I decide this would be no better time to try and make physical contact. This may end up being my one and only chance. So I take his fingers and intertwine mine with his. Tyler gives my hand a squeeze as my warmth passes to his hand. I was much better dressed for this cold. We continue walking down the sidewalk and to anyone else we would look like a stupid teen couple out late. Maybe coming back from the diner and finally heading home or just wanted to wander outside. Or one could assume we just met a drug dealer under the bridge and were going home to smoke. Adults would most likely assume the latter.
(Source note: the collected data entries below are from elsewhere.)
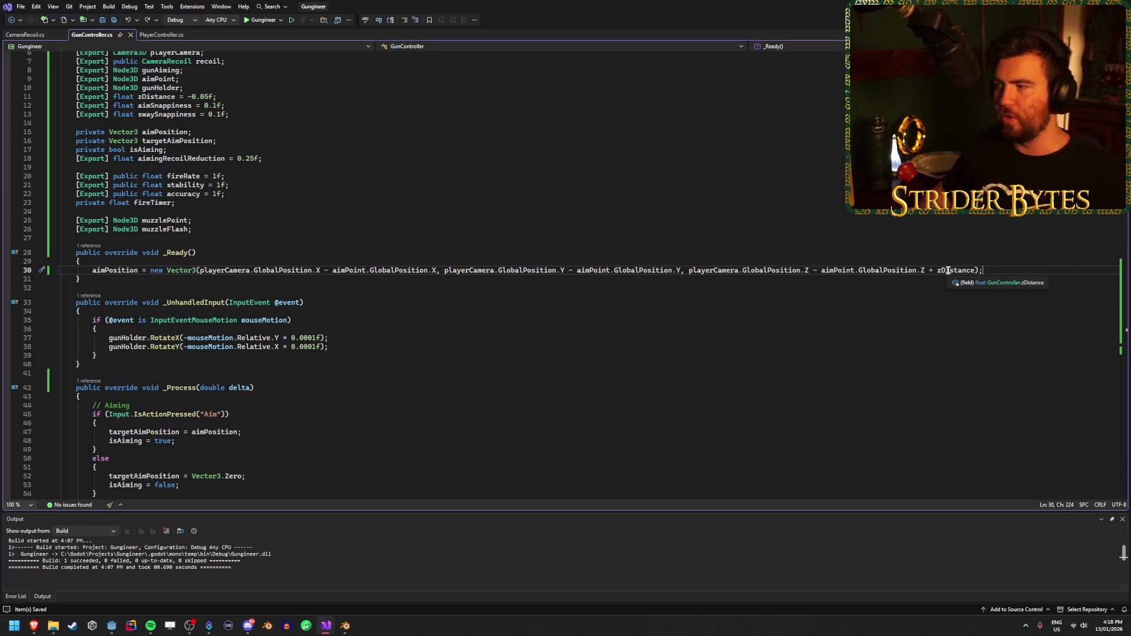
pyautogui.moveTo(937, 270)
pyautogui.mouseDown()
pyautogui.moveTo(615, 272)
pyautogui.moveTo(688, 274)
pyautogui.mouseUp()
pyautogui.press('BackSpace')
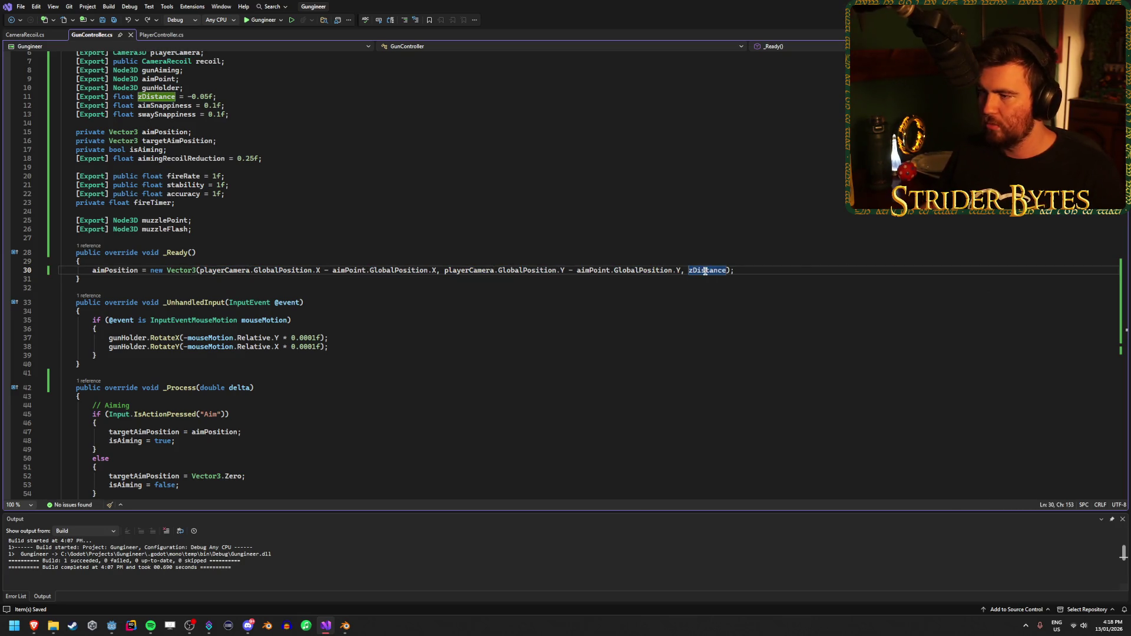
pyautogui.click(781, 270)
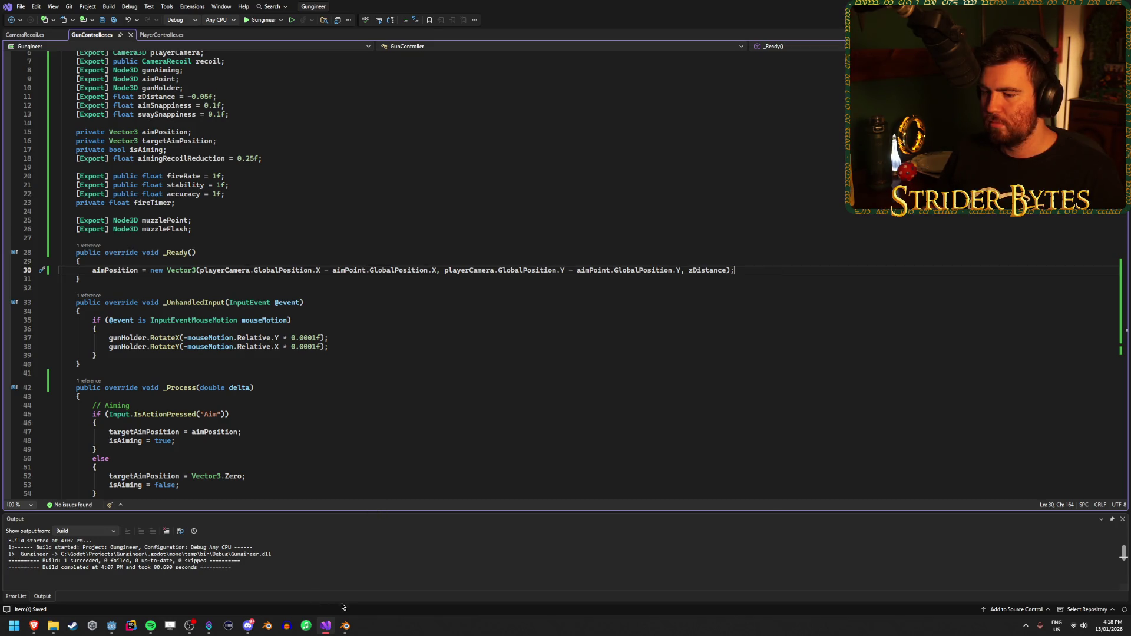
pyautogui.moveTo(346, 626)
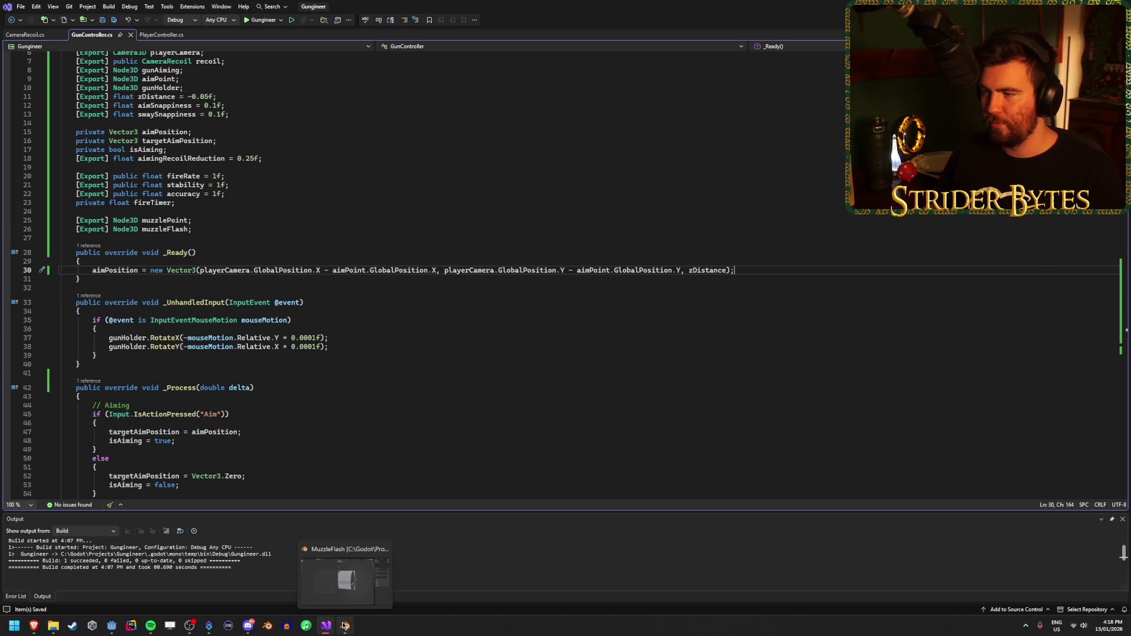
pyautogui.click(112, 626)
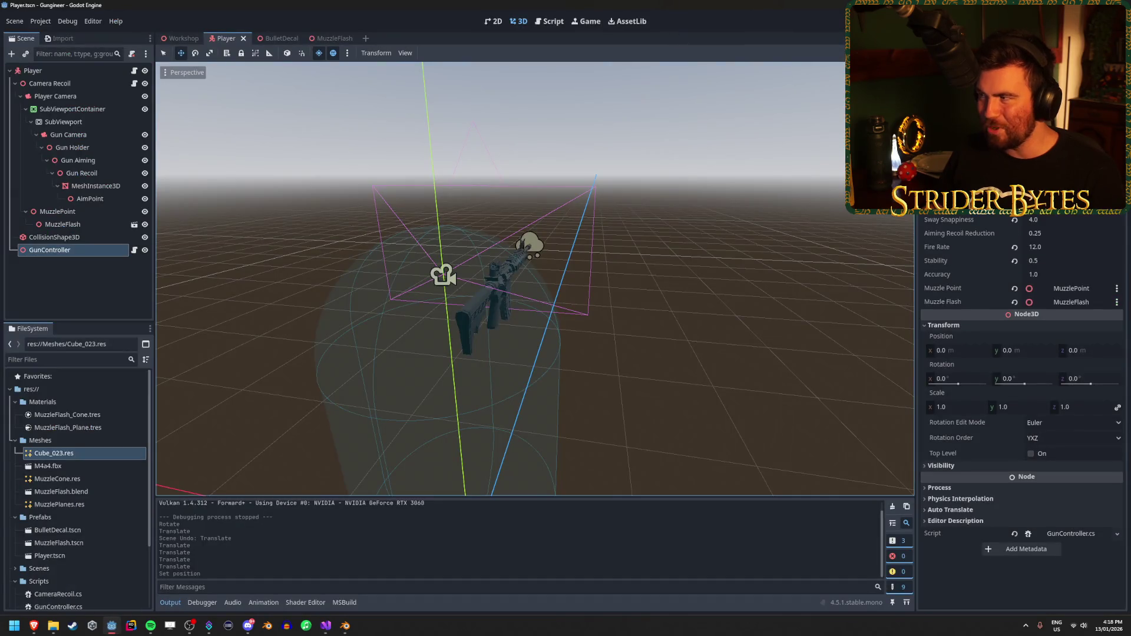
# Run three quick playtests, saving a changed zDistance between runs to test aiming.
pyautogui.press('F5')
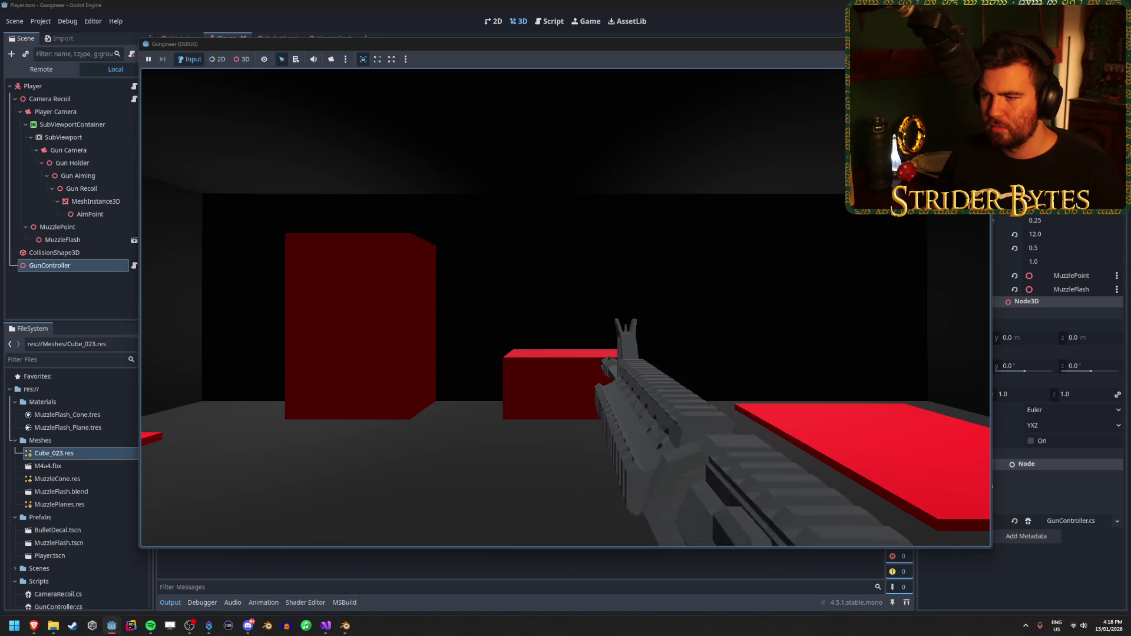
pyautogui.press('F8')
No one else would know the boy could've been dead and the girl would have drowned herself in alcohol upon hearing the news. Or could have very literally drowned herself in the very water that took that boy's life. I can only be happy that my phone wasn't on silent tonight and that I didn't sleep too deeply tonight. I can only be happy I knew of the closest bridge. I can only be happy Tyler was patient enough to stay on the phone as long as he did. I can only be happy I was there to help him. I can't really ask for much more.

Tyler keeps his eyes either fixed to the sky or the ground below us. Maybe he's trying to decide if he would have gone to heaven or hell had he followed through. That must be a heavy question on him. That's always a positive to not being religious, I won't have to worry about a subject like that. Heaven and Hell are weird concepts. They're both prisons if you think about it hard enough.

Eventually we reach our street but I don't separate from Tyler so he can return home. I don't even allow him to let go of my hand. I guide us to my house and open the door that I, of course, left unlocked. We walk in and I turn the light on. I finally let go of Tyler's hand and tell him to wait for me in the kitchen. He walks away and I let out a shaky breath once he is gone.

Tyler could have died tonight. Tyler could have jumped off that bridge. His body could have plunged into the icy water. Would he feel how cold the water is? Would he know how stupid he was being? Would he have regretted it right when his body hit the liquid? Would he even think about it?

I shake my head as if that will rid myself of those thoughts and trace Tyler's steps into my kitchen. He sits at the stools in front of the granite island and the overhead light is turned on. The light exposes the tiredness under his eyes and the scabbing along the inside of his lips. His brunette hair is twisted and his clothes cling desperately to his shivering body. His hands still shake and now I really can't tell if it's anxiety or the cold that wants to invade his body so desperately.

I grab a thick blanket from my living room before approaching the helpless boy in my kitchen. My boots tap against the hard tiles with every step and is the only sound in the whole house. I give him a small smile before I bring the blanket up. I wrap the material around him and before I can step back Tyler pulls me into the material as well. His arms wrap around my small body and I try my best to wrap my arms around his torso from under the heavy blanket. Tyler's head rests in the curve of my neck and his arms desperately hold onto my sides. We stay like this for a few minutes until Tyler lets go of me and I successfully step back. His eyes train on my every movement and I feel like he could see every flaw to my appearance. Stress and sleep deprivation can really wreck your face.